I first had to dismantle it and get the parts moved to our house in the Hollywood Hills, where I could reassemble it in our backyard. I got the tools I’d need and gathered a few friends. It was a simple structure.  A quonset hut on a parapet wall of poured concrete.  The hut was made of 1/8” corrugated steel sections bolted together and all supported with 1/4” steel “I beams.”  It measured 11’ x 16’ and at one end there was a spiral staircase about 20’ high which was inside a culvert pipe also made of 1/8” steel.  It was designed to be erected underground. To get to the shelter you descended the spiral staircase and entered the shelter through a solid wood door.  At the other end there was a smaller culvert pipe that would extend to the surface and provide a source of fresh air to the inhabitants below ground. As I was dismantling it, I wondered, “How fresh could that air be if it was infused with radiation?”

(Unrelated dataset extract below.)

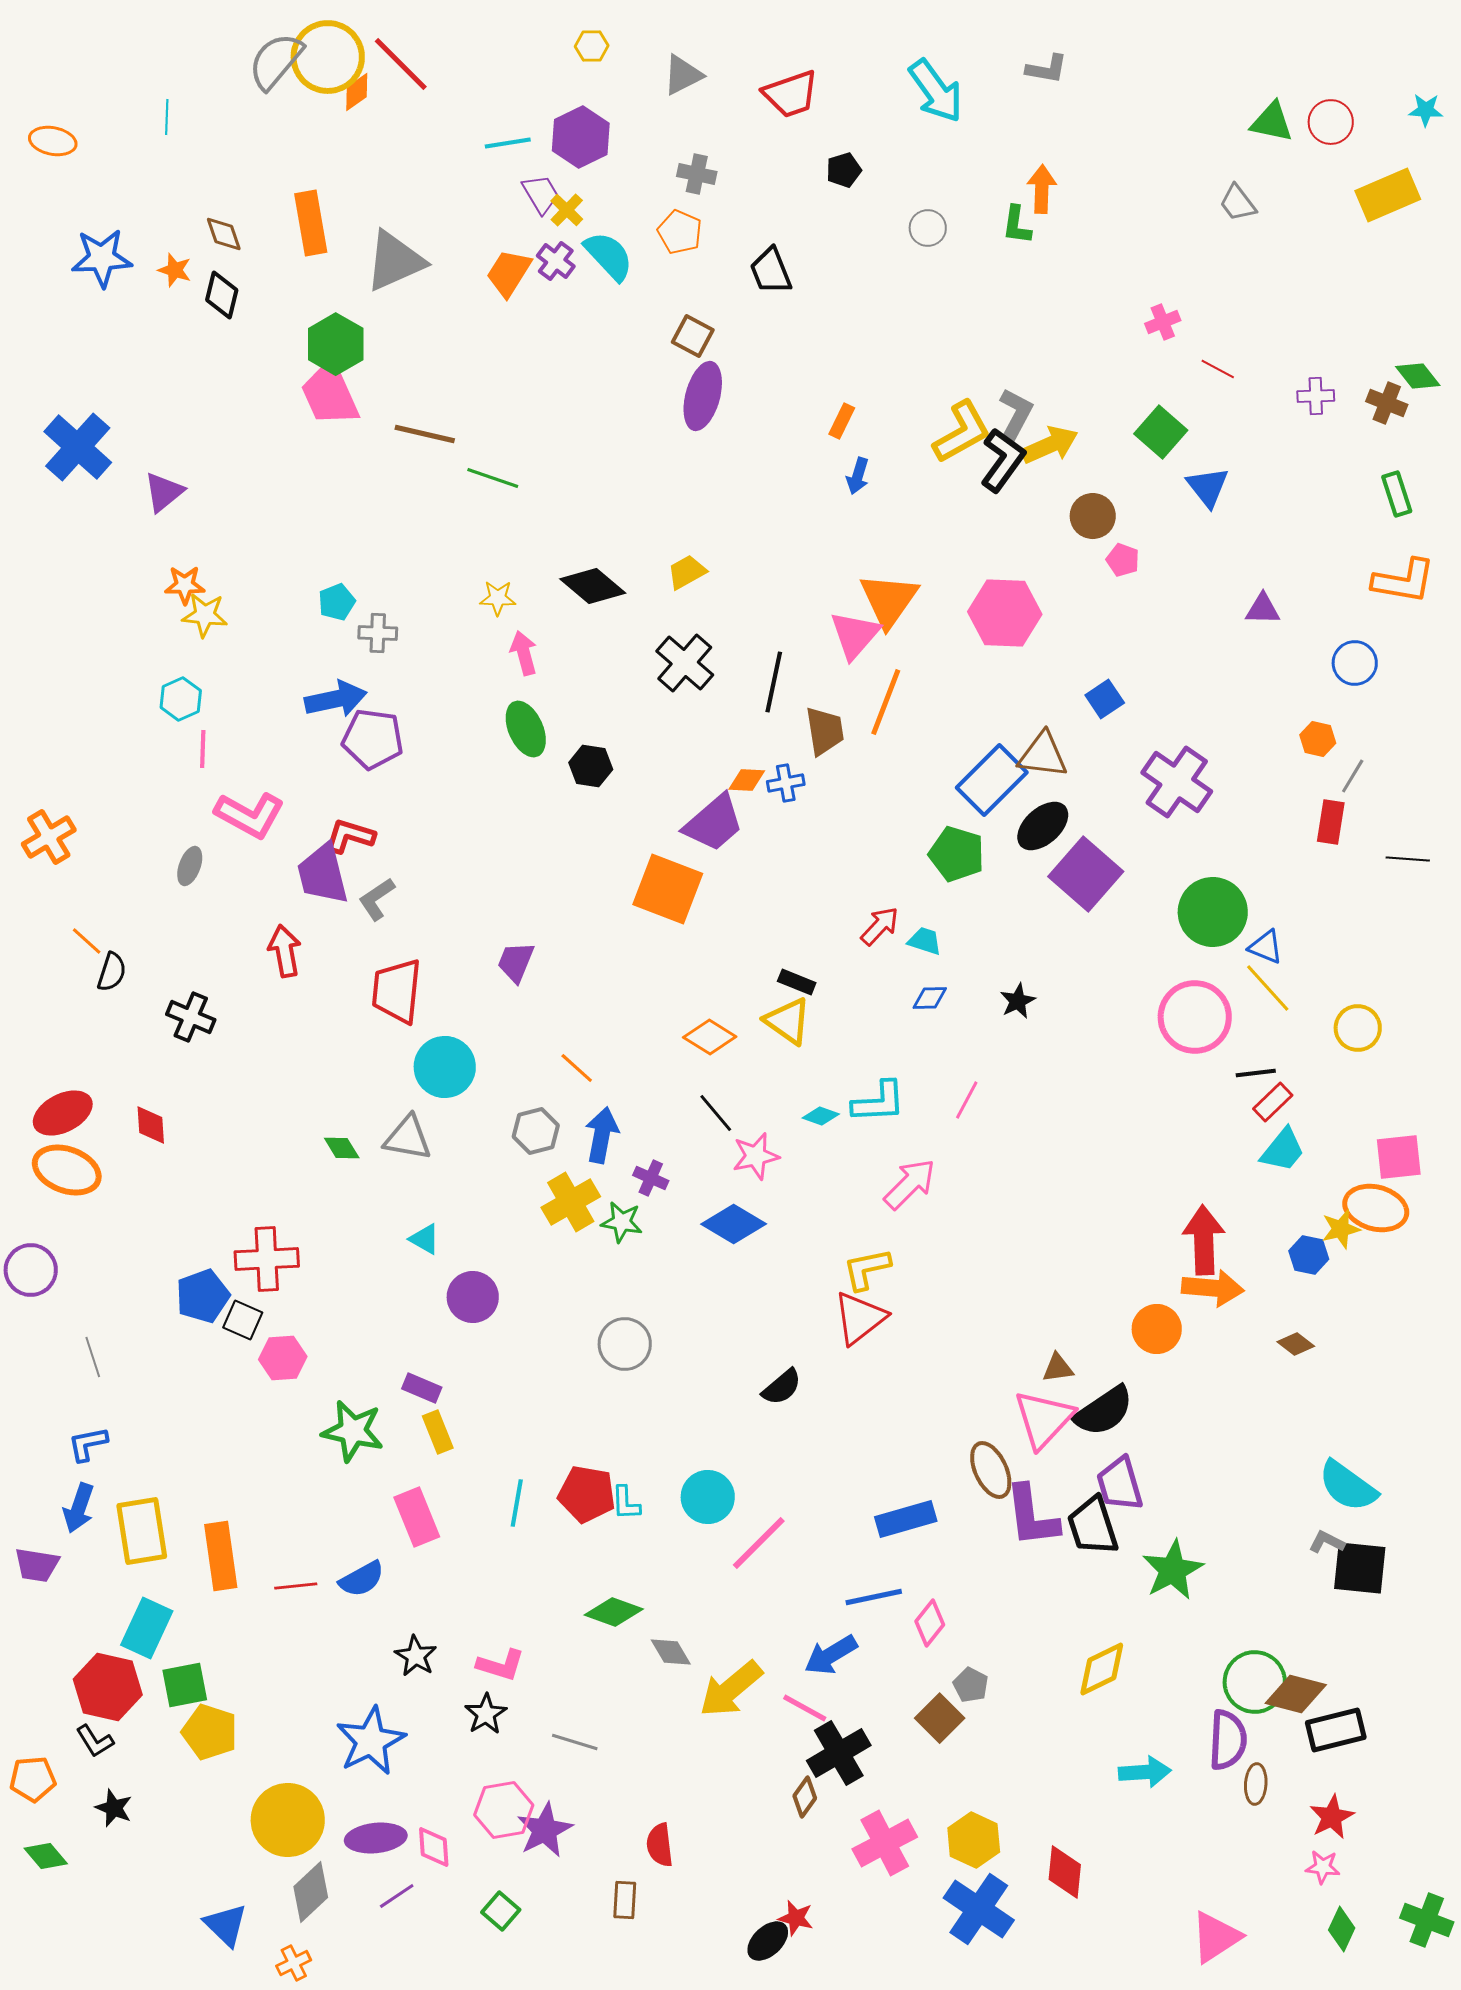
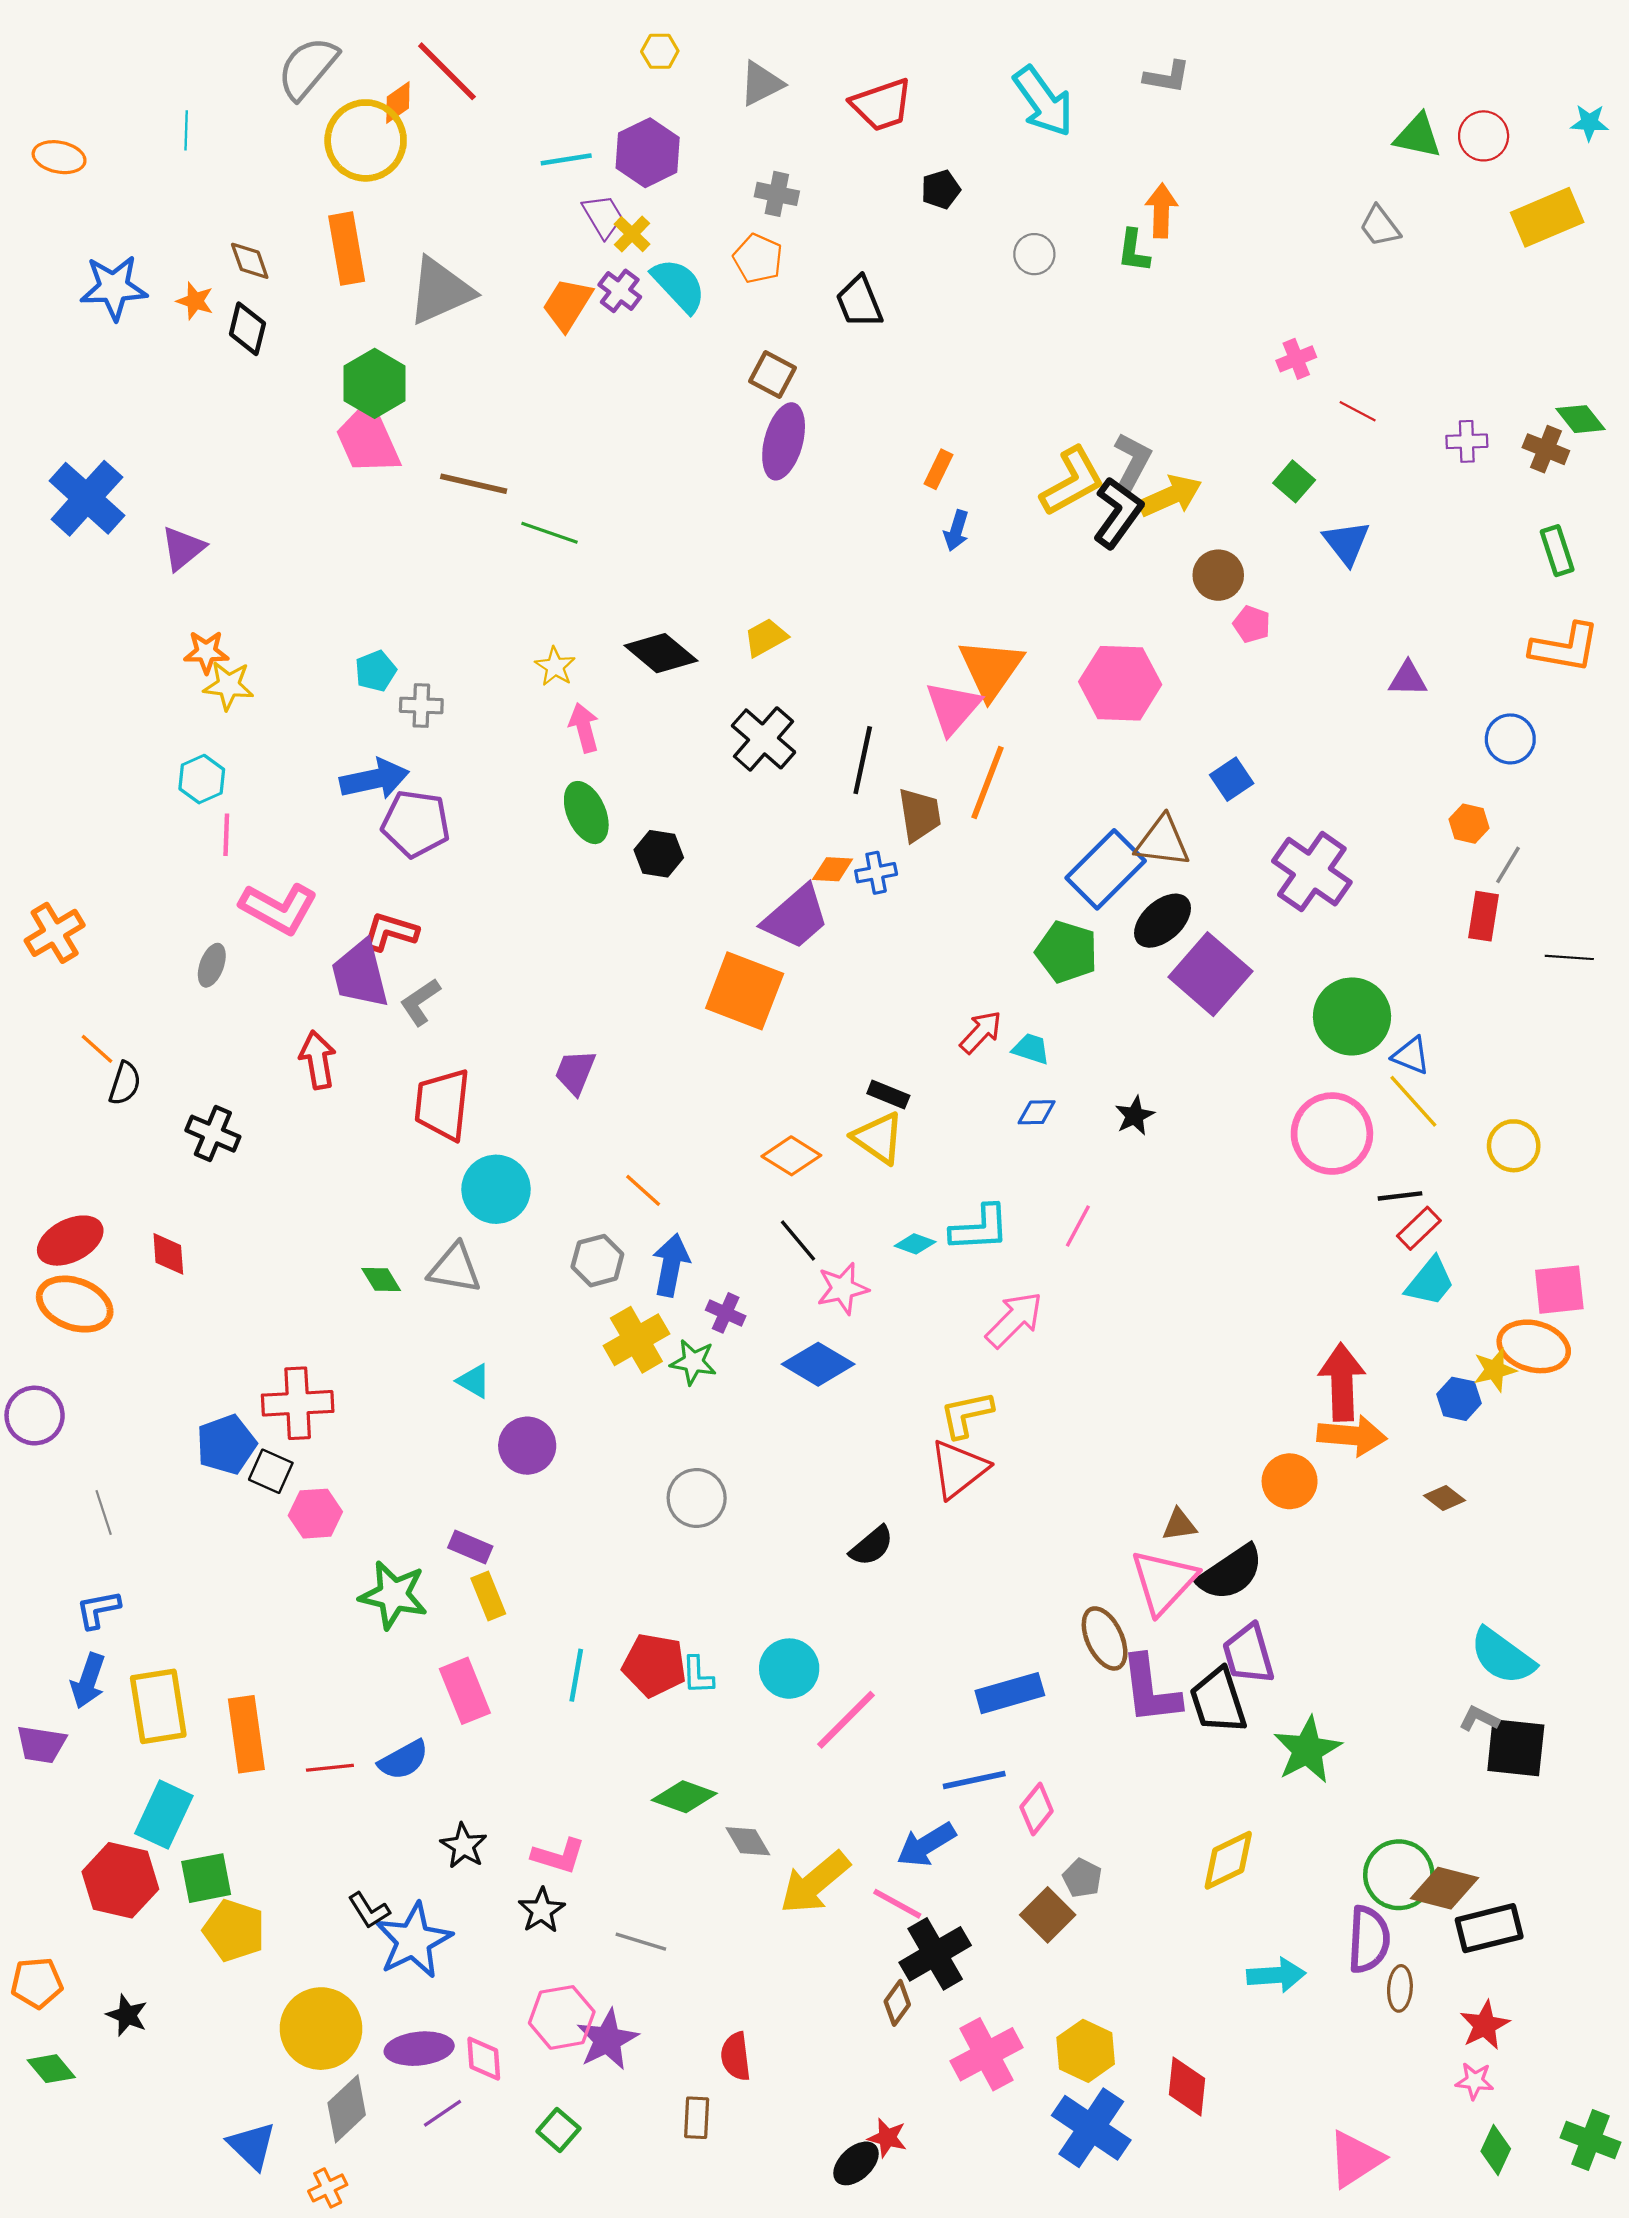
yellow circle: (328, 57) -> (366, 140), moved
green square: (1161, 432) -> (1294, 481), size x0.7
yellow star: (498, 598) -> (555, 667), turned 30
black L-shape: (95, 1741) -> (369, 1910), moved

My mother recouped her costs by selling the spiral stairs for $150. The extra $50 was used to pay the trucker who hauled the parts to our house. The trucker was an interesting character.  He wore a white uniform and had slicked back hair and a pencil mustache.  His truck was a 1935 White flatbed with stake sides.  A contractor was hired to build the parapet wall on which the steel hut rested.  When it was time to put the shelter up, I called on the same friends (plus a few more) who helped me dismantle it. They helped get the pieces into the backyard where the wall was built. Then we all worked to stand the end pieces up as we bolted the plates back together.  I made a track of 2 x 12s that I’d waxed up to slide the end pieces where they went. By late afternoon we had it back to the way it looked on that Santa Monica Boulevard lot.  Later I got a cutting torch and cut two openings for windows, one on each side, and then framed them in. Because of the curve of the hut, the windows, were also box windows, each with its own skylight.  The window next to my bed provided a view across Cahuenga Pass to the foothills of Universal Studios where many Western movies were made and where, in the late spring or early summer, the studio lot managers would bring on a flock of several hundred sheep with their Basque herders and their Caravans.  The sheep would graze on the grasses while the herders and their dogs kept track of everything. It was a very pastoral scene.

In Los Angeles cars were the thing.  Cars gave you social credentials.  Girls looked at guys with nice cars.  I didn’t care about cars. I had a Bomb Shelter, with indoor plumbing, windows and a view. My mother provided limited room service.  I began to live a kind of defiant life, mocking that part of society who thought they could dodge annihilation by having a bomb shelter under their house or under their backyard.  Inside and alone the solitude induced a meditative state.  It was a place to think. And to party.

I spent nearly four years living in it, only moving out when I went to graduate school.  My mother promptly rented it out and today it is a recording studio.

Note

1 Versions of this Great Fear persist today among the many survivalist organizations, who spend their free time acquiring arsenals and practicing military style maneuvers in the woods. There is even a popular television show, Survivor, where athletic men and women practice living in precarious environments demonstrating their knowledge of the Boy Scout handbook by building primitive shelters and starting fires with a flint stone. Survival is at once entertainment and serious shit.